The answer should consist of each line below that contains the word "root".

·····

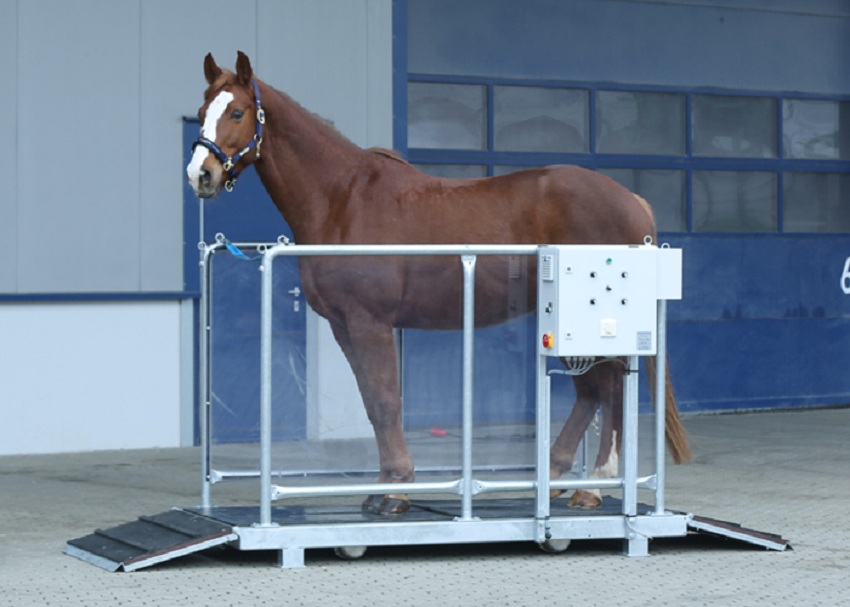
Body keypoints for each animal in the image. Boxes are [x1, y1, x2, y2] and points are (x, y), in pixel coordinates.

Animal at [186, 53, 688, 516]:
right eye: (203, 108)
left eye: (237, 112)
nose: (200, 174)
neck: (343, 198)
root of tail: (633, 200)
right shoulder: (344, 326)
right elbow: (373, 403)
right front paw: (384, 487)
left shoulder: (370, 323)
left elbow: (385, 402)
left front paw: (395, 491)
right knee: (594, 393)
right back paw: (562, 481)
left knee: (609, 391)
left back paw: (593, 487)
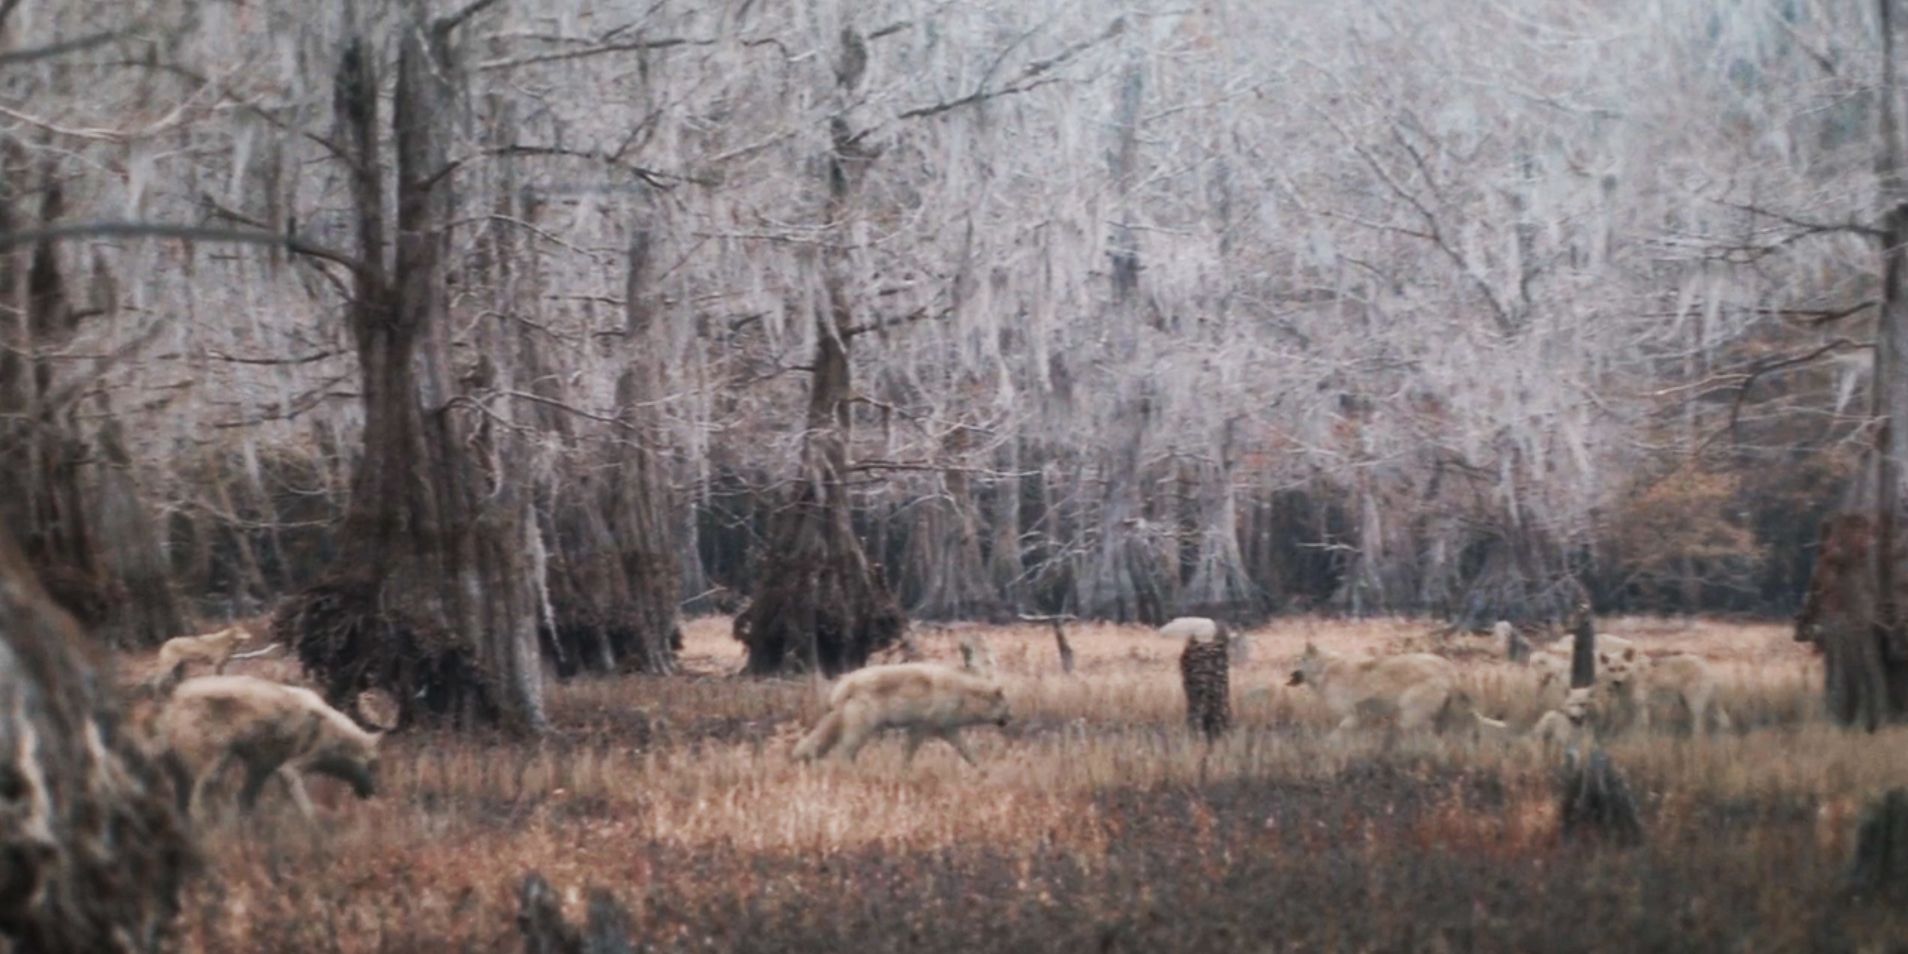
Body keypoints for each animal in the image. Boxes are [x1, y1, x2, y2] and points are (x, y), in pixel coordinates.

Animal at [155, 671, 383, 820]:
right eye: (373, 766)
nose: (373, 794)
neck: (335, 735)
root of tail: (174, 699)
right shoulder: (289, 770)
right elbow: (306, 809)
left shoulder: (261, 768)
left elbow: (245, 804)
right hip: (215, 768)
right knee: (196, 807)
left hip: (189, 774)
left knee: (184, 808)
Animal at [789, 663, 1015, 767]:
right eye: (1007, 708)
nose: (1010, 720)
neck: (963, 695)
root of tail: (843, 686)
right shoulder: (923, 725)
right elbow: (910, 750)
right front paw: (904, 768)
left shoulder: (946, 728)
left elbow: (965, 749)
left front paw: (981, 769)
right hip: (863, 726)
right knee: (844, 751)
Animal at [1297, 644, 1503, 740]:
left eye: (1299, 660)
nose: (1292, 673)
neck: (1324, 669)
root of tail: (1450, 669)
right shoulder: (1360, 717)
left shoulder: (1351, 714)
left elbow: (1337, 732)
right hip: (1445, 714)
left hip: (1410, 713)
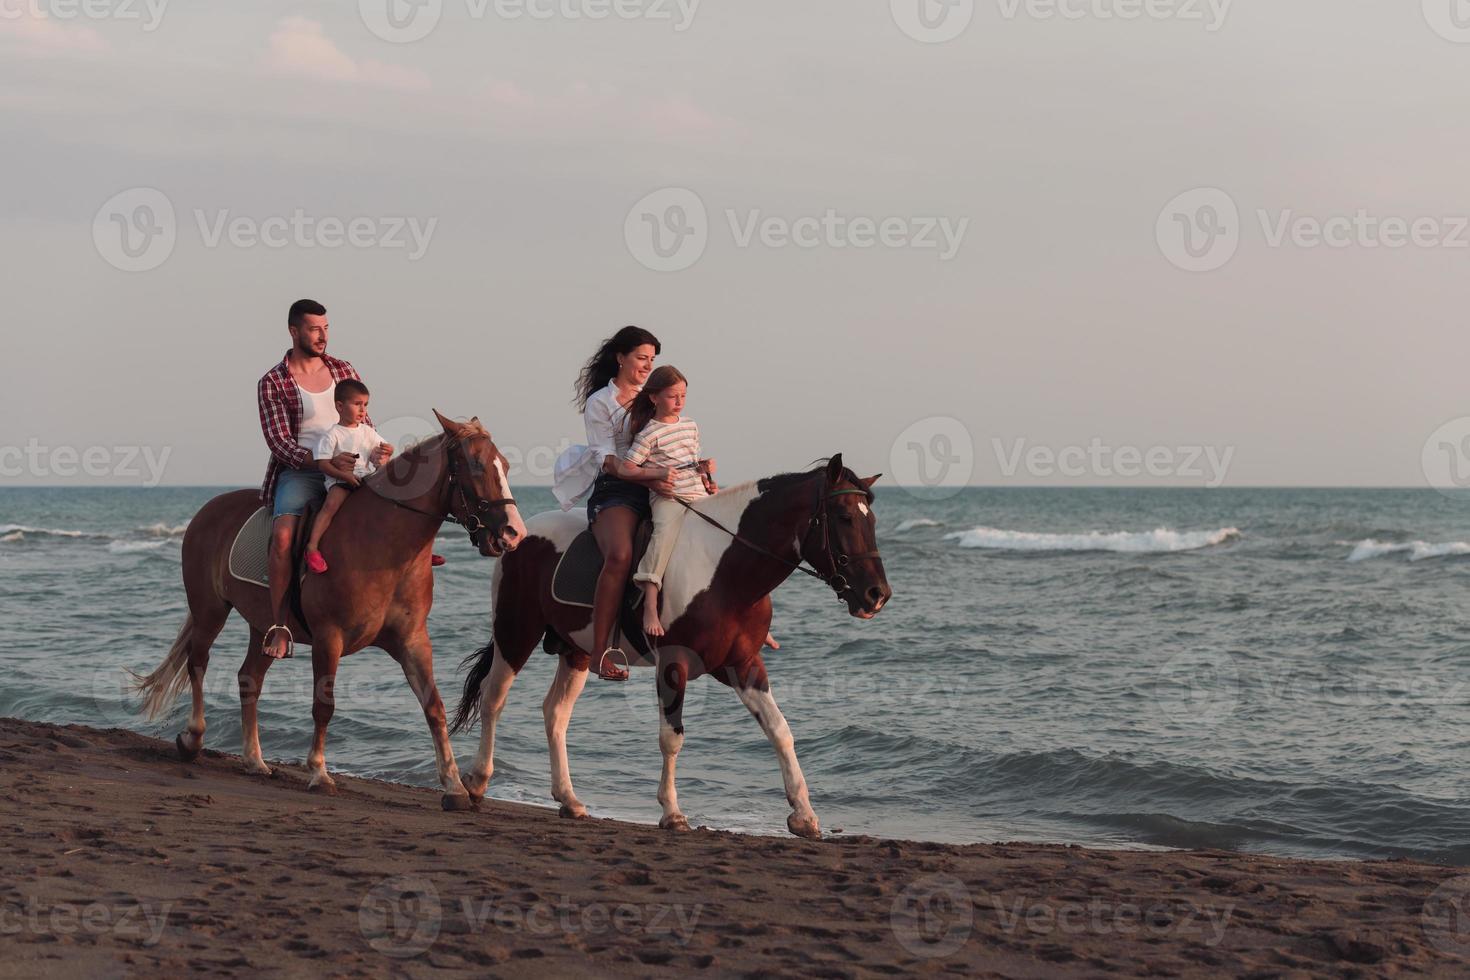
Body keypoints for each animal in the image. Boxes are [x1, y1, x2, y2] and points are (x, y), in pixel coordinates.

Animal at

·····

### RESULT FOR THIS TASK
root of tail: (633, 200)
root of tail: (174, 699)
root of tail: (843, 686)
root of tail: (1450, 669)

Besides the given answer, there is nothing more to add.